The study, conducted by Duke University and University of Miami researchers, consisted of two parts. Firstly, 800 participants were surveyed about their voting preferences for hypothetical candidates, and were only provided with information about their age and gender. The authors found that candidates in their 40s and 50s were the preferred choice.

Secondly, participants were played recordings of a candidate, who urged the participants to lend them their support. The pitch of the voice was altered up and down, and voters were asked who they would prefer out of two hypothetical candidates. The deeper-voiced candidate received 60 to 76 percent of the vote. The authors also calculated the mean voice pitch of candidates in the 2012 U.S. House of Representatives elections, and found that the huskier politicians were more likely to win.

While he wouldn't be drawn into a discussion of current president Barack Obama's lilting tones, Klofstad suggested that the distinctive northeastern accent of the current Republican frontrunner, Donald Trump, could ultimately have a negative impact on his campaign. "I think Donald Trump has a very unique accent that may not play to the entire country. Whether that will be decisive is yet to be seen," he says.
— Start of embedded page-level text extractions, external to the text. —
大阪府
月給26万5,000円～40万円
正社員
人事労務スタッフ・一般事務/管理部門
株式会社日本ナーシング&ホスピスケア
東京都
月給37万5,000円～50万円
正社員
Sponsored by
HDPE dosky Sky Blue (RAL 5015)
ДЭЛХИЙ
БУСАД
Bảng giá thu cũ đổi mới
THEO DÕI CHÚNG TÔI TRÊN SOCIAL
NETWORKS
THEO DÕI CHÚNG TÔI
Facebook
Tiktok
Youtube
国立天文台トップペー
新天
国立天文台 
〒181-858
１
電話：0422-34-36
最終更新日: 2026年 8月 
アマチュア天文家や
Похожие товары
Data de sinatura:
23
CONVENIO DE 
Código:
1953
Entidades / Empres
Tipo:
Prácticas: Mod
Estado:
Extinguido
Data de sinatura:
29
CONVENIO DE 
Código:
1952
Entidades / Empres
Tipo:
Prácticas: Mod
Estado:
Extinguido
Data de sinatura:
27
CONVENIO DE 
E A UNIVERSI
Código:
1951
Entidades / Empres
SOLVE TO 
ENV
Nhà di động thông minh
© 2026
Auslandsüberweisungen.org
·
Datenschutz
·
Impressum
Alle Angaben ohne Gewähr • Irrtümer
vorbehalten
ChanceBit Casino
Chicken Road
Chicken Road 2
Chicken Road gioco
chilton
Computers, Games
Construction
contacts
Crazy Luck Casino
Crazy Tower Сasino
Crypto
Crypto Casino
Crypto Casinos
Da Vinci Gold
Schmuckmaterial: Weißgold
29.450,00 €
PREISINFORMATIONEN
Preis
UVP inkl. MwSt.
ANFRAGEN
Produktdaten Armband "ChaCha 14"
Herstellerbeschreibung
In light of this latest research, Newsweek takes a sideways look at some recent battles of political voices:

David Cameron and Ed Miliband

The current U.K. Prime Minister does not have a husky voice by any stretch of the imagination. However, Cameron's Eton-refined projection doesn't seem to have done him any harm, as he trounced Labour rival Ed Miliband to win a Conservative majority in May's General Election. Miliband was rumoured to have adopted a more common 'mockney' tone and peppered his speech with glottal stops during an interview with British comedian Russell Brand in an apparent bid to appear more in touch with the man on the street. ltimately, he was unsuccessful.

Tony Blair and Gordon Brown

Labour's two former Prime Ministers both had distinctive tones but for somewhat different reasons. Blair was renowned for being a vocal chameleon, slipping effortlessly between his public schoolboy background into estuary English, notably when ordering an ice cream for his former Chancellor in a famous photo-op. Brown's low Scottish growl was enough to see him replace Blair when he stepped down in 2007, but he only had three years to exercise it before being replaced by the Conservative-Liberal Democrat coalition of 2010.

Barack Obama and Mitt Romney

The current President of the United States is so smooth that an entire YouTube channel, Barackdubs, has been set up to engineer his voice over popular music tracks. His Republican opponent also had his verbal quirks, described as "Mittisms" by friends, but they were not enough to upstage Obama.